Source: Official Guide Revised GRE 1st Ed. Part 8; Section 5; #25

6

A desert outpost has a water supply

A desert outpost has a water supply that is sufficient to last 21 days for 15 people. At the same average rate of water consumption per person, how many days would the water supply last for 9 people? 28.0, 32.5, 35.0, 37.5, 42.0

3 Explanations

2

Sofia Ababou

Cydney Seigerman, Magoosh Tutor:

I tried to use the equation offered in your explanation : 15 people / 21 days = (x days / 9 people)

But the numbers just don't add up and don't give the correct answer, 35 days. Rather, with the equation stated in your explanation, it gives approximately 6 days (which doesn't make sense)

Nov 13, 2016 • Comment

Cydney Seigerman, Magoosh Tutor

Hi Sofia,

Sorry for the delayed response! After reviewing the work in my original explanation, yes, you're completely correct that the math doesn't quite work out. While the idea of inverse proportions is a valid way to approach the problem, the proportion is not correct. Here are two correct ways to express the situation using proportions:

15 people / 9 people = x days / 21 days

or

15 people / x days = 9 people / 21 days

In the first proportion, we have people/people = days/days so that the ratios of the two groups should be equal, which is what we see when we write the proportion in this way. In the second proportion, the unit "people" is in the numerator and "days" in the denominator. This makes sense, since this set up allows us to compare people with people and days with days. On the other hand, in my original explanation, I incorrectly compared people with days.

I hope this clears up again doubts! Thanks again for pointing out this out :)

Dec 5, 2016 • Reply

4

Jacob Elder

I know up there the question was asked "Is this not a ratio problem?" but I'm still uncertain why doesn't solving it as "15/21 = 9/x" and solving for x isn't adequate? I feel like I've done this sort of problem plenty of times before, and that manner of doing it has been effective, so I'm confused what the difference is with this problem.

Jan 24, 2016 • Comment

Cydney Seigerman, Magoosh Tutor

The key to this problem is to recognize that when we have more people drinking the water, the water supply will be used up more quickly, given the fact that the rate at which an individual consumes water remains constant.

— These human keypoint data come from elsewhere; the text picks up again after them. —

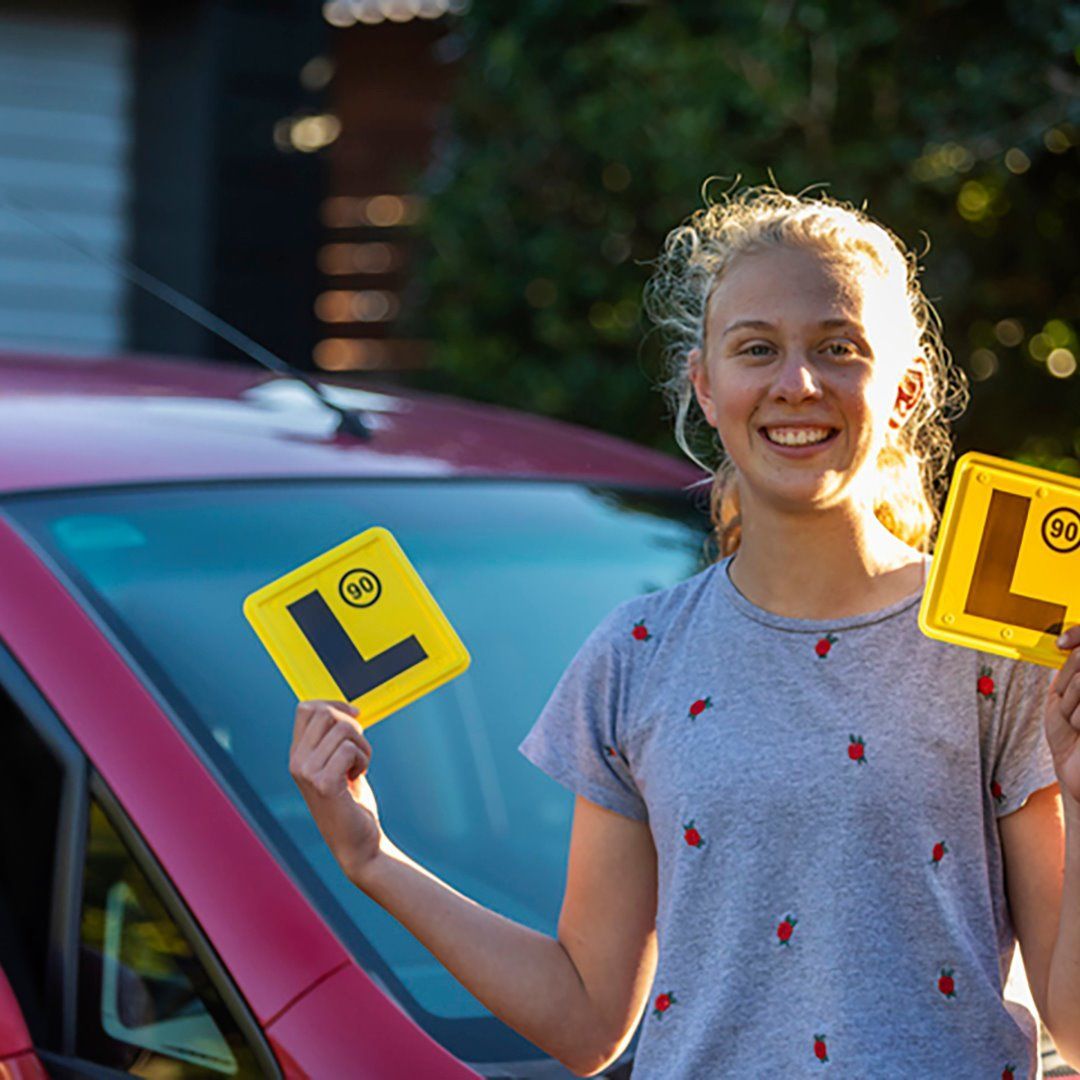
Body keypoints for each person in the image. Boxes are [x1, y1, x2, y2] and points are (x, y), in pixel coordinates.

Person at [287, 186, 1080, 1077]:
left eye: (838, 349)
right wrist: (373, 859)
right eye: (756, 350)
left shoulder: (1001, 648)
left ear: (905, 391)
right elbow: (589, 1022)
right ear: (706, 386)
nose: (796, 384)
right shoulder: (635, 657)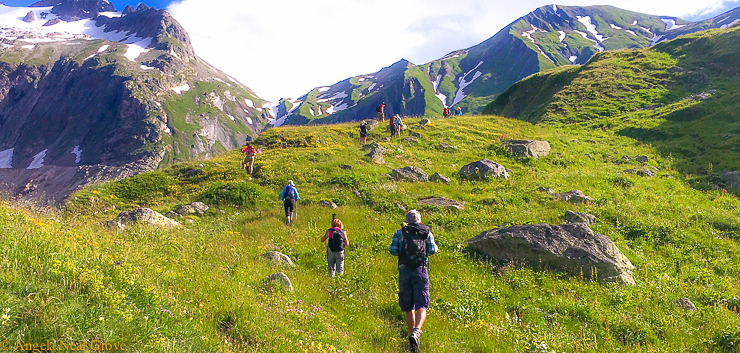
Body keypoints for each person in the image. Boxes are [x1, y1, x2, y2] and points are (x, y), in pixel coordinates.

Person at [389, 210, 438, 352]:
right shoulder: (426, 232)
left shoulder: (400, 233)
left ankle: (412, 342)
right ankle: (417, 331)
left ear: (407, 220)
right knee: (422, 304)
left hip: (404, 271)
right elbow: (433, 250)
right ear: (419, 220)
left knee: (408, 306)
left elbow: (392, 250)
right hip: (421, 270)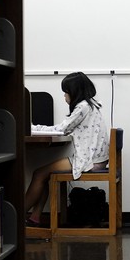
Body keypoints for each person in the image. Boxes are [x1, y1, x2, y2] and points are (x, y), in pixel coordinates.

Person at [24, 72, 109, 226]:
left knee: (39, 174)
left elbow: (62, 129)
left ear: (74, 91)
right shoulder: (91, 105)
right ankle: (35, 217)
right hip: (97, 159)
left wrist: (32, 128)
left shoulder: (83, 107)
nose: (64, 96)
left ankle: (15, 218)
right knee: (43, 175)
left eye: (66, 91)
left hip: (89, 161)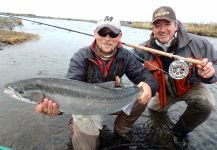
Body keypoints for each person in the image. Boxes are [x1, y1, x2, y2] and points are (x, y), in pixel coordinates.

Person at [35, 16, 158, 150]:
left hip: (114, 100)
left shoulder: (126, 56)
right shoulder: (81, 56)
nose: (107, 38)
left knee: (141, 95)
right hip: (85, 106)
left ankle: (121, 129)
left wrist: (148, 86)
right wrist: (59, 108)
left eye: (113, 33)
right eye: (102, 32)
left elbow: (147, 77)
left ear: (119, 36)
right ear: (95, 34)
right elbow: (70, 88)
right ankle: (78, 125)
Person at [132, 6, 217, 150]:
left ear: (176, 25)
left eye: (167, 24)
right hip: (163, 92)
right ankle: (159, 130)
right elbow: (128, 65)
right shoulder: (142, 49)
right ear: (152, 28)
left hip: (191, 87)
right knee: (153, 111)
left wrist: (211, 73)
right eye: (157, 25)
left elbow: (216, 63)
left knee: (206, 104)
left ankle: (179, 133)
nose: (162, 29)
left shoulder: (200, 44)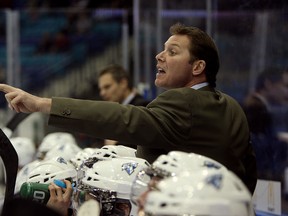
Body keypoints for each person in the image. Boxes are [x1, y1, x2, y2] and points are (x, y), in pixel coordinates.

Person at [0, 23, 257, 194]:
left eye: (172, 51)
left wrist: (43, 104)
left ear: (198, 67)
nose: (159, 55)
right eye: (162, 49)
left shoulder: (184, 102)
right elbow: (247, 172)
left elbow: (125, 117)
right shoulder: (232, 106)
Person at [242, 67, 288, 179]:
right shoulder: (255, 109)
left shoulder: (257, 107)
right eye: (285, 86)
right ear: (268, 84)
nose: (286, 91)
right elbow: (258, 147)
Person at [97, 64, 150, 146]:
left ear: (123, 83)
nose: (102, 93)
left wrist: (117, 144)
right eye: (101, 89)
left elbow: (143, 142)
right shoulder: (113, 113)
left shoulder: (143, 107)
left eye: (107, 87)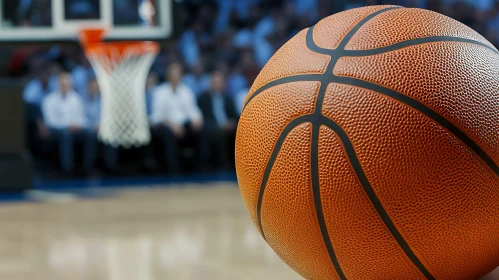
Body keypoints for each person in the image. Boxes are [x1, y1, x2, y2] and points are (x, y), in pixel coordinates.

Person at [151, 63, 203, 173]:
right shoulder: (160, 92)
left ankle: (201, 166)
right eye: (173, 74)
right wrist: (172, 125)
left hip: (183, 124)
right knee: (167, 133)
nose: (175, 77)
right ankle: (174, 168)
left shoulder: (186, 91)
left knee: (203, 129)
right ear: (168, 76)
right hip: (165, 125)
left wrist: (197, 120)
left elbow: (193, 110)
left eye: (178, 74)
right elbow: (157, 117)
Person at [41, 72, 96, 175]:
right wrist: (68, 125)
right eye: (63, 83)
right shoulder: (49, 100)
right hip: (56, 129)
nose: (65, 85)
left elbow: (82, 117)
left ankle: (87, 168)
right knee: (66, 134)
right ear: (58, 84)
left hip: (75, 127)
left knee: (90, 133)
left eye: (67, 83)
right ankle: (67, 169)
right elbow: (50, 121)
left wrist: (78, 125)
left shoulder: (76, 98)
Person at [197, 71, 238, 170]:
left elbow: (234, 115)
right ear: (210, 83)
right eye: (214, 82)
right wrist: (220, 125)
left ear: (223, 83)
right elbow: (203, 117)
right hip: (212, 126)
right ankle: (222, 166)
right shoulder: (203, 98)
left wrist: (231, 122)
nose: (216, 84)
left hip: (227, 126)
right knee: (217, 133)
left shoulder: (228, 98)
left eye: (219, 82)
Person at [84, 78, 119, 173]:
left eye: (96, 87)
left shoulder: (104, 100)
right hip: (85, 128)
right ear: (88, 87)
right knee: (90, 135)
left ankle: (110, 166)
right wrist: (91, 126)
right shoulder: (81, 100)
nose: (94, 88)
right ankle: (89, 167)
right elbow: (80, 118)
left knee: (111, 133)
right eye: (92, 86)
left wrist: (101, 125)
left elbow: (107, 116)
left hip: (100, 128)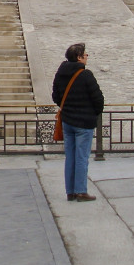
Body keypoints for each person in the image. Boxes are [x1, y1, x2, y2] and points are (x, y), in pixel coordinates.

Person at [51, 43, 104, 201]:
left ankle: (70, 191)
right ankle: (81, 191)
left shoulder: (60, 74)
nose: (87, 57)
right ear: (79, 57)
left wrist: (67, 107)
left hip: (67, 120)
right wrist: (92, 112)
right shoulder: (86, 75)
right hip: (84, 122)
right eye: (85, 55)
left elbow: (56, 96)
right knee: (81, 157)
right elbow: (98, 99)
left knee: (70, 157)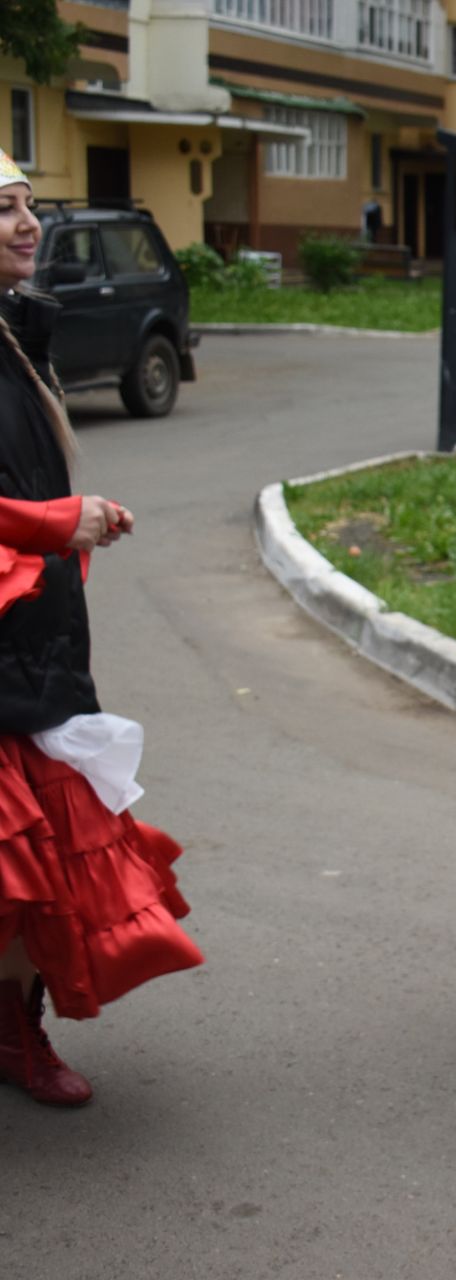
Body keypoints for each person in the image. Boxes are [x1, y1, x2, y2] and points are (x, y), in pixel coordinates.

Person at [0, 149, 202, 1107]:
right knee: (16, 861)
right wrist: (51, 523)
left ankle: (12, 1029)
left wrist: (76, 517)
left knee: (36, 863)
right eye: (3, 211)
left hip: (32, 639)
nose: (26, 225)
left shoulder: (12, 331)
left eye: (28, 207)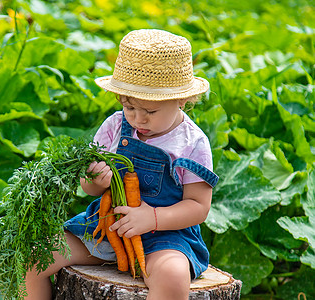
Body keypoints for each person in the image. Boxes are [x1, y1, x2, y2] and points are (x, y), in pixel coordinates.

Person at [24, 29, 219, 300]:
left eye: (150, 111)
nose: (138, 119)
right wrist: (94, 179)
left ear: (182, 100)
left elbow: (199, 207)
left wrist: (152, 218)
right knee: (35, 258)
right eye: (130, 107)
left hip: (164, 238)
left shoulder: (192, 143)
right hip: (105, 227)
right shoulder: (115, 126)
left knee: (173, 277)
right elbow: (88, 187)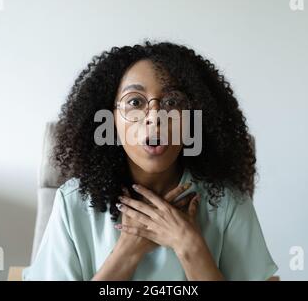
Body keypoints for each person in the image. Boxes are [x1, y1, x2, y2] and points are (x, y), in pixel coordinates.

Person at [22, 41, 278, 281]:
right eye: (135, 102)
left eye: (172, 102)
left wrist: (189, 246)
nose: (154, 117)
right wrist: (127, 252)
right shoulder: (73, 203)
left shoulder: (228, 202)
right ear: (110, 119)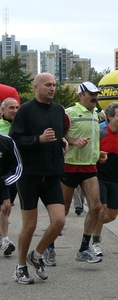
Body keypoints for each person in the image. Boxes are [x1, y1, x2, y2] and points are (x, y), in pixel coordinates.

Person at [9, 72, 68, 284]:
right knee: (30, 225)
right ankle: (21, 266)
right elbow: (14, 140)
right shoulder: (25, 110)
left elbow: (60, 134)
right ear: (36, 87)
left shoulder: (59, 110)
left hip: (52, 174)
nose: (52, 88)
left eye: (54, 85)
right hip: (29, 175)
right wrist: (38, 139)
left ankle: (37, 254)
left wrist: (63, 142)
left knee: (59, 220)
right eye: (48, 85)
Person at [61, 81, 106, 264]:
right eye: (91, 94)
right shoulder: (69, 113)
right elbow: (59, 137)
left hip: (90, 167)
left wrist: (98, 153)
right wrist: (73, 141)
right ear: (81, 96)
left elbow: (93, 139)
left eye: (96, 93)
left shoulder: (96, 114)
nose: (95, 97)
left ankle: (83, 248)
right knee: (61, 212)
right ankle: (49, 247)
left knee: (96, 207)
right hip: (70, 166)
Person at [91, 102, 118, 256]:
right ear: (110, 117)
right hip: (99, 175)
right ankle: (95, 242)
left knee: (111, 216)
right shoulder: (100, 132)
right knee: (102, 211)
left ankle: (91, 225)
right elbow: (91, 151)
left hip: (116, 177)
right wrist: (99, 155)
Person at [0, 97, 20, 256]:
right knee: (4, 206)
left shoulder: (22, 125)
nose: (14, 111)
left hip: (11, 172)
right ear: (2, 110)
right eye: (11, 108)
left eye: (16, 107)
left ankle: (3, 238)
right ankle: (4, 239)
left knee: (6, 207)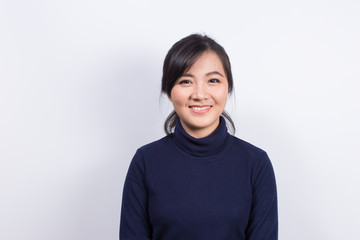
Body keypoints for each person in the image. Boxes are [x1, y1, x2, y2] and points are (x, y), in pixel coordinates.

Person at [120, 34, 278, 240]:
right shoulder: (145, 162)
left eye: (213, 80)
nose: (200, 94)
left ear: (227, 88)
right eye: (186, 81)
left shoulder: (256, 163)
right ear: (169, 91)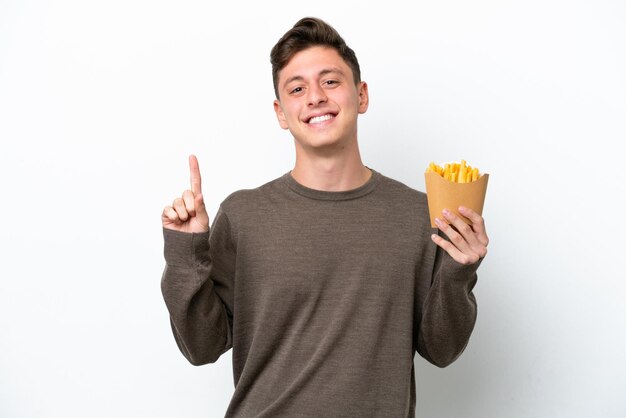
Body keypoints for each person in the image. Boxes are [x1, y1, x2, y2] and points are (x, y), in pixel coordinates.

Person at [161, 16, 489, 417]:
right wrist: (185, 250)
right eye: (297, 89)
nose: (315, 97)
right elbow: (201, 347)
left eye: (330, 81)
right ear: (282, 113)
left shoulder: (419, 215)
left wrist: (459, 270)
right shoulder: (244, 216)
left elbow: (441, 349)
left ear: (361, 95)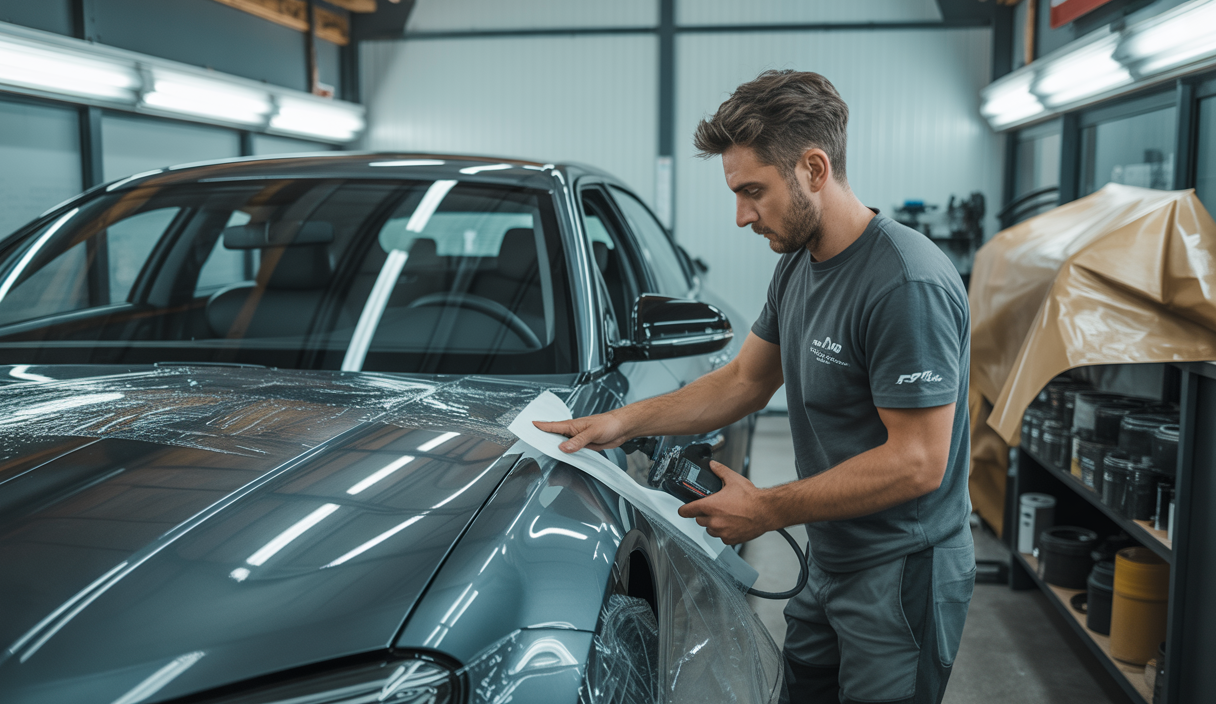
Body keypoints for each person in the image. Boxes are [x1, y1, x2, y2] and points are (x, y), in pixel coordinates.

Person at [535, 70, 974, 704]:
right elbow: (744, 380)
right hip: (832, 552)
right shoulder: (799, 265)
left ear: (814, 169)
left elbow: (918, 462)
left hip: (901, 571)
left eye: (754, 192)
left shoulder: (905, 284)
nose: (742, 216)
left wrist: (769, 509)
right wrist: (620, 422)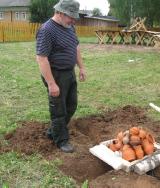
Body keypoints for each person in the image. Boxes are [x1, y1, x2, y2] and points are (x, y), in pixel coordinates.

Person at [36, 0, 86, 153]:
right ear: (60, 13)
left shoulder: (70, 26)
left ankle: (53, 131)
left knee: (71, 104)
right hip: (55, 74)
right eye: (71, 17)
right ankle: (61, 140)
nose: (73, 20)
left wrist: (81, 67)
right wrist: (51, 83)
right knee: (59, 109)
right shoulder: (47, 30)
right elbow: (42, 58)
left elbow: (75, 47)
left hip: (69, 72)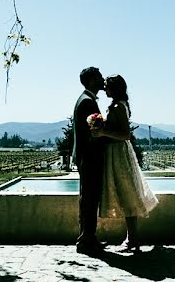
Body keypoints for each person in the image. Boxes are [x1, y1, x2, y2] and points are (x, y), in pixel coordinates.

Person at [93, 74, 158, 252]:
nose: (104, 88)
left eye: (106, 85)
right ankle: (132, 238)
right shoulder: (117, 105)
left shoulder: (119, 107)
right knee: (123, 192)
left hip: (119, 153)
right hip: (114, 152)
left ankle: (132, 239)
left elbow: (125, 135)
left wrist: (103, 132)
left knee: (126, 192)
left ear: (114, 88)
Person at [72, 66, 106, 255]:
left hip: (85, 157)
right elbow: (96, 133)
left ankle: (87, 237)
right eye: (99, 77)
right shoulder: (88, 103)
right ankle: (86, 240)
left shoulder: (84, 100)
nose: (102, 80)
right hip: (90, 157)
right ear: (92, 80)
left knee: (88, 198)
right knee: (90, 199)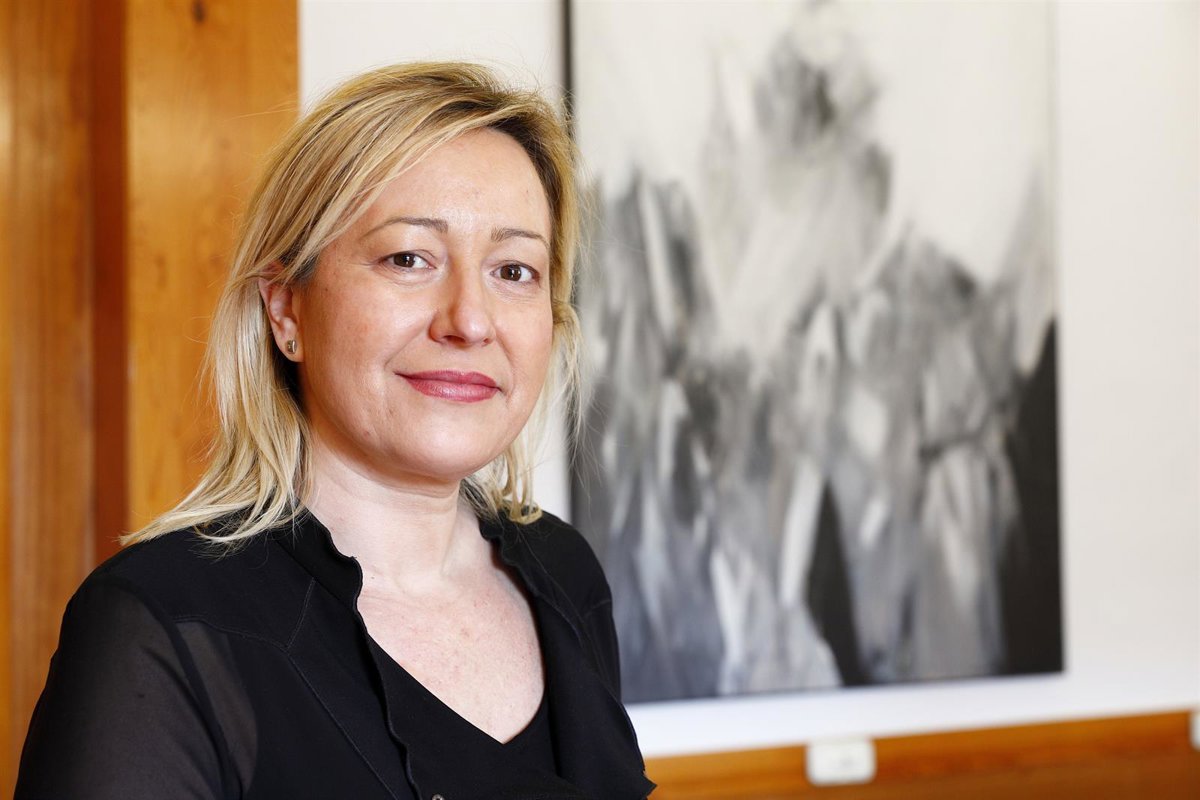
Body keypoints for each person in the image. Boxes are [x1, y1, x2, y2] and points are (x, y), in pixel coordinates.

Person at [16, 62, 654, 800]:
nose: (470, 321)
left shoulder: (566, 574)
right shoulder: (160, 627)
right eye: (408, 258)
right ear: (287, 309)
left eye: (514, 271)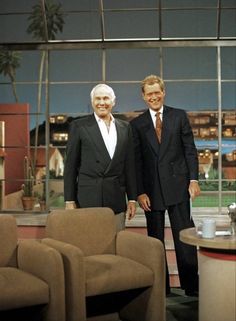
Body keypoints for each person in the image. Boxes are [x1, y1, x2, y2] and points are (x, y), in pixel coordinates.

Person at [130, 75, 200, 296]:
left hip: (178, 187)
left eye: (156, 92)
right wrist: (139, 192)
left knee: (185, 239)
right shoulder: (137, 124)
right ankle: (162, 290)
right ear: (143, 96)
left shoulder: (179, 116)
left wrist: (194, 180)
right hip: (151, 192)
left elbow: (190, 150)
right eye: (149, 94)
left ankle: (192, 287)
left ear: (163, 92)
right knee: (155, 241)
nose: (153, 97)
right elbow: (136, 162)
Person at [64, 83, 137, 231]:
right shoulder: (79, 126)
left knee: (116, 243)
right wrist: (69, 200)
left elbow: (129, 166)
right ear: (92, 102)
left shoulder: (125, 127)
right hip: (88, 199)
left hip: (116, 198)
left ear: (113, 101)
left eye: (106, 98)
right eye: (97, 99)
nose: (101, 102)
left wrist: (132, 198)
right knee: (90, 244)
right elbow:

With this in mind, we can say that the number of days the water lasts is inversely proportional to the number of people:

15 people / 21 days = (9 people / x days)^(-1) -->
15 people / 21 days = (x days / 9 people)

Conversely, the equation you've written

15 people /21 days = 9 people /x days

is an example of a direct proportion and would be correct if as the number of people increased, the number of days the water supply lasts increased. That's not what happens, though, as the number of days the water supply lasts is inversely proportional to the number of people.

I hope this helps! :)

Feb 15, 2016 • Reply

Jitesh Dange

Same problem here Jacob, Thanks for the explanation.

Apr 26, 2016 • Reply

Cydney Seigerman, Magoosh Tutor

You're welcome, Jitesh :) Happy studying!

Apr 28, 2016 • Reply

3

Gravatar Chris Lele, Magoosh Tutor

Oct 11, 2012 • Comment

Y L

Is this not a ratio problem?

Nov 26, 2013 • Reply

Lucas Fink, Magoosh Tutor

It looks similar to a ratio, but it's actually a work-rate question. Ratios require direct correlations--when you increase one side of the ratio, the other side goes up appropriately. When you decrease on side, the other side goes down, too.

Meanwhile, the relationship between people and days is quite different: as the number of people goes up, the number of days goes down. The relationship is inverse.

We can think of this water volume as being enough for 315 people-days. What I mean by that is 315 times what one person drinks in one day, because we were given 21 people over 15 days and 21*15 = 315. So one person could drink for 315 days or 315 people could drink for 1 day.

As a work-rate question, then, we get 315 / 9 = 35, our answer.